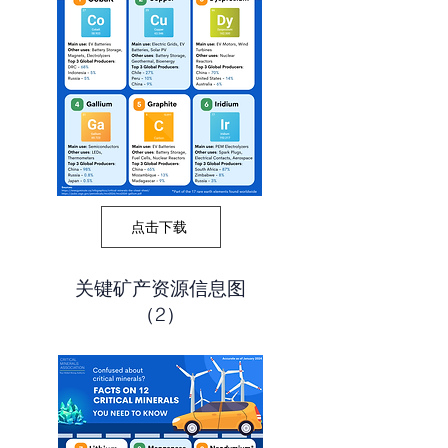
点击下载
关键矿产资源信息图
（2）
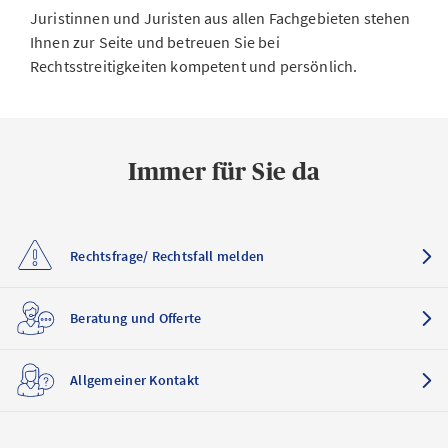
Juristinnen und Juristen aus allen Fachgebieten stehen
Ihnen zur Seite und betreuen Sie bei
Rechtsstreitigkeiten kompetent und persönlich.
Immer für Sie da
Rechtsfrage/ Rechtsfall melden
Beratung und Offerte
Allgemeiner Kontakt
◆ ◆ ◆ ◆
Your objective: The pictures stay out of the copy. Set down the entries above precisely.

Task response:
点击下载
关键矿产资源信息图
（2）
Juristinnen und Juristen aus allen Fachgebieten stehen
Ihnen zur Seite und betreuen Sie bei
Rechtsstreitigkeiten kompetent und persönlich.
Immer für Sie da
Rechtsfrage/ Rechtsfall melden
Beratung und Offerte
Allgemeiner Kontakt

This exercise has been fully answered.